What is asked.
Quote every one of the records below verbatim, line for line.
──────── Material for this exercise ────────
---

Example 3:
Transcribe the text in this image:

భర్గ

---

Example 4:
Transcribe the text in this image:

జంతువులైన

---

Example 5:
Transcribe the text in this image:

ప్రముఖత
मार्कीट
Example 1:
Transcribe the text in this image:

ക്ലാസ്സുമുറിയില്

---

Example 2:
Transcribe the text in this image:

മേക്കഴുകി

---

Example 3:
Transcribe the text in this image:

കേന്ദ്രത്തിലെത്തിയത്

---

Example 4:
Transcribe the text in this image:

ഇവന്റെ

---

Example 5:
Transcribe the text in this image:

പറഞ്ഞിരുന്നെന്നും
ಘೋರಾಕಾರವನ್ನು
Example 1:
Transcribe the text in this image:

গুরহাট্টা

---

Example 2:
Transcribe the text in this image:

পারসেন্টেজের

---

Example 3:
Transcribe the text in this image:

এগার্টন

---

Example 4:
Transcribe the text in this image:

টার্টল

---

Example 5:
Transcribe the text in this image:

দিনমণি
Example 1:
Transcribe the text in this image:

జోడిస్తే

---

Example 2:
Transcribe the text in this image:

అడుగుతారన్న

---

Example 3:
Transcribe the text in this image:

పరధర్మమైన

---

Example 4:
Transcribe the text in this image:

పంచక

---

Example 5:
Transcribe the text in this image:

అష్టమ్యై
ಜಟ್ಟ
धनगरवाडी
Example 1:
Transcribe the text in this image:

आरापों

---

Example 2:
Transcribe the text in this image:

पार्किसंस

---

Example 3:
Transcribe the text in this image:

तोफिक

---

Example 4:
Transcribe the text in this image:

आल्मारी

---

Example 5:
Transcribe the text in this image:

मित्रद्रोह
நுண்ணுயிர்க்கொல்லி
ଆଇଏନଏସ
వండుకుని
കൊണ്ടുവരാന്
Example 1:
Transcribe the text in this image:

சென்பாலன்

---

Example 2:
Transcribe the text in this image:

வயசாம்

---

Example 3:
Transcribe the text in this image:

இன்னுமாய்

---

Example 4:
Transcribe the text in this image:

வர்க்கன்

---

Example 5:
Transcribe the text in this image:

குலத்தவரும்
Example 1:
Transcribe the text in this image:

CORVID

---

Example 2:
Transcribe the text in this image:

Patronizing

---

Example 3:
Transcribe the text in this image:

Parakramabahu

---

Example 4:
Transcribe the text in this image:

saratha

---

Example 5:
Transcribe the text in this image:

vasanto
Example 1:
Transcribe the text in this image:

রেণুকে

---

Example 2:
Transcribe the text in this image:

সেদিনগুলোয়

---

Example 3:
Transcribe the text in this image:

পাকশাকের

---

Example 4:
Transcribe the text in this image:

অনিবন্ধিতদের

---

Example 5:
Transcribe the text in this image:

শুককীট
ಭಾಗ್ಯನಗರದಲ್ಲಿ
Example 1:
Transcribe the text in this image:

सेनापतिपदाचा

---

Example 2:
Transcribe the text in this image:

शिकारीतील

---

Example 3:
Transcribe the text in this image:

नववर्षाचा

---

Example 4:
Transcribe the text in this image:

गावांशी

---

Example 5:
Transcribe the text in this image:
────────
Exercise result.
---

Example 3:
Transcribe the text in this image:

భర్గ

---

Example 4:
Transcribe the text in this image:

జంతువులైన

---

Example 5:
Transcribe the text in this image:

ప్రముఖత
मार्कीट
Example 1:
Transcribe the text in this image:

ക്ലാസ്സുമുറിയില്

---

Example 2:
Transcribe the text in this image:

മേക്കഴുകി

---

Example 3:
Transcribe the text in this image:

കേന്ദ്രത്തിലെത്തിയത്

---

Example 4:
Transcribe the text in this image:

ഇവന്റെ

---

Example 5:
Transcribe the text in this image:

പറഞ്ഞിരുന്നെന്നും
ಘೋರಾಕಾರವನ್ನು
Example 1:
Transcribe the text in this image:

গুরহাট্টা

---

Example 2:
Transcribe the text in this image:

পারসেন্টেজের

---

Example 3:
Transcribe the text in this image:

এগার্টন

---

Example 4:
Transcribe the text in this image:

টার্টল

---

Example 5:
Transcribe the text in this image:

দিনমণি
Example 1:
Transcribe the text in this image:

జోడిస్తే

---

Example 2:
Transcribe the text in this image:

అడుగుతారన్న

---

Example 3:
Transcribe the text in this image:

పరధర్మమైన

---

Example 4:
Transcribe the text in this image:

పంచక

---

Example 5:
Transcribe the text in this image:

అష్టమ్యై
ಜಟ್ಟ
धनगरवाडी
Example 1:
Transcribe the text in this image:

आरापों

---

Example 2:
Transcribe the text in this image:

पार्किसंस

---

Example 3:
Transcribe the text in this image:

तोफिक

---

Example 4:
Transcribe the text in this image:

आल्मारी

---

Example 5:
Transcribe the text in this image:

मित्रद्रोह
நுண்ணுயிர்க்கொல்லி
ଆଇଏନଏସ
వండుకుని
കൊണ്ടുവരാന്
Example 1:
Transcribe the text in this image:

சென்பாலன்

---

Example 2:
Transcribe the text in this image:

வயசாம்

---

Example 3:
Transcribe the text in this image:

இன்னுமாய்

---

Example 4:
Transcribe the text in this image:

வர்க்கன்

---

Example 5:
Transcribe the text in this image:

குலத்தவரும்
Example 1:
Transcribe the text in this image:

CORVID

---

Example 2:
Transcribe the text in this image:

Patronizing

---

Example 3:
Transcribe the text in this image:

Parakramabahu

---

Example 4:
Transcribe the text in this image:

saratha

---

Example 5:
Transcribe the text in this image:

vasanto
Example 1:
Transcribe the text in this image:

রেণুকে

---

Example 2:
Transcribe the text in this image:

সেদিনগুলোয়

---

Example 3:
Transcribe the text in this image:

পাকশাকের

---

Example 4:
Transcribe the text in this image:

অনিবন্ধিতদের

---

Example 5:
Transcribe the text in this image:

শুককীট
ಭಾಗ್ಯನಗರದಲ್ಲಿ
Example 1:
Transcribe the text in this image:

सेनापतिपदाचा

---

Example 2:
Transcribe the text in this image:

शिकारीतील

---

Example 3:
Transcribe the text in this image:

नववर्षाचा

---

Example 4:
Transcribe the text in this image:

गावांशी

---

Example 5:
Transcribe the text in this image:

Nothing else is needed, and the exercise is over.